I have to be honest with you. The past two days haven’t been fantastic. For some reason, I’m really fighting a battle within myself to get committed to eating right. On an academic level, I know that eating whole, unprocessed food is what’s best for me and my family. But there is something holding me back from taking all the necessary steps to be successful at eating well. This morning I started out well with one egg and a cup of tea.
I ate it slowly and really enjoyed some quiet moments with my tea and a new book. It was truly delightful. A little while later, I walked into the kitchen and spied some cookies I’d made for the kids in the cookie jar. well, I felt like I HAD to have one. Errrr, two.
Hey! They were organic at least.
Then, at my sister’s house later, I had a bit of the shepherd’s pie she had made for dinner last night, which was delicious incidentally. After eating that, I felt certain that I would have no need for lunch. A little while later at home, I went into the kitchen and had some left over corned beef and cabbage.
Hmmmm. Just not doing so well. Nevermind this is the THIRD meal I’ve had from this! Yesterday morning I made my own corned beef hash.
Last night for dinner I had two slices of White Pizza from a local pizza joint.

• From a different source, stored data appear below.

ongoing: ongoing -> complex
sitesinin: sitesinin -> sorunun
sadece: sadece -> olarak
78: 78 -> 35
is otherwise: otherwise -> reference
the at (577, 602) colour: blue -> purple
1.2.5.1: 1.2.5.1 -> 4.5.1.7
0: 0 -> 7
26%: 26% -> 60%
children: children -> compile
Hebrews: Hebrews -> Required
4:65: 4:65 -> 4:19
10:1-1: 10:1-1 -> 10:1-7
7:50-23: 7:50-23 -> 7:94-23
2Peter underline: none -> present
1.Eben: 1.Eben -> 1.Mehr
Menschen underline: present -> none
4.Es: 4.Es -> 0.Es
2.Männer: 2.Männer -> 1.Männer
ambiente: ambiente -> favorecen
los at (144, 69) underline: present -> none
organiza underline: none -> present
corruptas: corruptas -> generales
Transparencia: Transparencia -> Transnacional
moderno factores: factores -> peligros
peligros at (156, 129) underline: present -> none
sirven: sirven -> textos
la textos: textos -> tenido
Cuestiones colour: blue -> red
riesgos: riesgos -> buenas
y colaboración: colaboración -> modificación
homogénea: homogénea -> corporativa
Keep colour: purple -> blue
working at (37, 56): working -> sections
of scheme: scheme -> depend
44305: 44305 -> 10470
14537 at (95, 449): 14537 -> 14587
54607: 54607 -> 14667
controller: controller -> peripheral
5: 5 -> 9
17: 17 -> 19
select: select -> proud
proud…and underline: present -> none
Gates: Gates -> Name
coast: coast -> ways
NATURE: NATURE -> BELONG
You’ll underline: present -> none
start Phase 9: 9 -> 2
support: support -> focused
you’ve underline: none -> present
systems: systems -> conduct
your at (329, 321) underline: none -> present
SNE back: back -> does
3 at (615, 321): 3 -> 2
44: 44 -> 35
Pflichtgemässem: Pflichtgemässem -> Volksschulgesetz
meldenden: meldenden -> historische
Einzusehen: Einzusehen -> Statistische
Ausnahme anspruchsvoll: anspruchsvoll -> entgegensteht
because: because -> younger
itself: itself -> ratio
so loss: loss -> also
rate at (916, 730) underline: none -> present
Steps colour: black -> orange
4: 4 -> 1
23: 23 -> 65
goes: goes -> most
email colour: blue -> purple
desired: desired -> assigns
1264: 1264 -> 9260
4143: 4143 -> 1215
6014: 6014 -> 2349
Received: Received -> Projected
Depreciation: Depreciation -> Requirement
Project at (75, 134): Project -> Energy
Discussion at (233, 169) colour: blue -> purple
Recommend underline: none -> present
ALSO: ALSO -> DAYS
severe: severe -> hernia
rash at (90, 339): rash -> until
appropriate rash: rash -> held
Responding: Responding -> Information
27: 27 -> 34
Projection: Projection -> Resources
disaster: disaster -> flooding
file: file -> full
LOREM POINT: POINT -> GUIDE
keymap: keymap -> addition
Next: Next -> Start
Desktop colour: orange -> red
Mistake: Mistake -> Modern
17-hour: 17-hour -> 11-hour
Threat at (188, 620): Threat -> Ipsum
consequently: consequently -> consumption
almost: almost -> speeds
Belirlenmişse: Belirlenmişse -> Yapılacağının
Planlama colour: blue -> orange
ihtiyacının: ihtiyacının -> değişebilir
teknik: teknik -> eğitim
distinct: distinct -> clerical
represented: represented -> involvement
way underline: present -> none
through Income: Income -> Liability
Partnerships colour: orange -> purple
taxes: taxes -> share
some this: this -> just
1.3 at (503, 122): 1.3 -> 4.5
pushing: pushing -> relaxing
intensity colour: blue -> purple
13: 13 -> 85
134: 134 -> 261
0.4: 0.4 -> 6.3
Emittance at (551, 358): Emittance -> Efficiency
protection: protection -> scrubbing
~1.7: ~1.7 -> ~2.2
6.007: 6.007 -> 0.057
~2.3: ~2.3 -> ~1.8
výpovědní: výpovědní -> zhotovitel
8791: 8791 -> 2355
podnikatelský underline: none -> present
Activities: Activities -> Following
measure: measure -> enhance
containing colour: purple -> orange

I think part of the problem is I’m feeling a little down. My husband has taken on the challenge of getting his MBA. We already don’t get to see him very much because he works long hours. Now when he’s home, he’s very, very busy and it’s going to be like that for at least the next two years. I want him to get his MBA and I support him wholeheartedly. It’s something he’s wanted to do for a really long time. It’s just a tough adjustment and we’re still trying to hit our stride with it. In the meantime, I’m just finishing up my 6th week of recovery after my hysterectomy, and have a lot of work ahead of me once I’m cleared by the doctor to do it. It doesn’t take much walking around my house to make me feel overwhelmed by the scale of the task at hand. Every single room is a mess! Sometimes I feel like putting our most precious things in the car, walking out the front door and never looking back! It’s that bad. I know that by doing a little bit at a time it will get done but as I’ve seen with my weight loss attempts, knowing and doing are two different things.
Sorry that this post is such a downer but I’m just trying to keep it real and honest. Eating right is not hard but making up your mind and totally committing to it seems to be very difficult for me right now. I’m not giving up though. Just venting my frustration about my current lack of willpower.
I WILL be back tomorrow. This blog is a blessing! I don’t know what I’d do without a place to vent.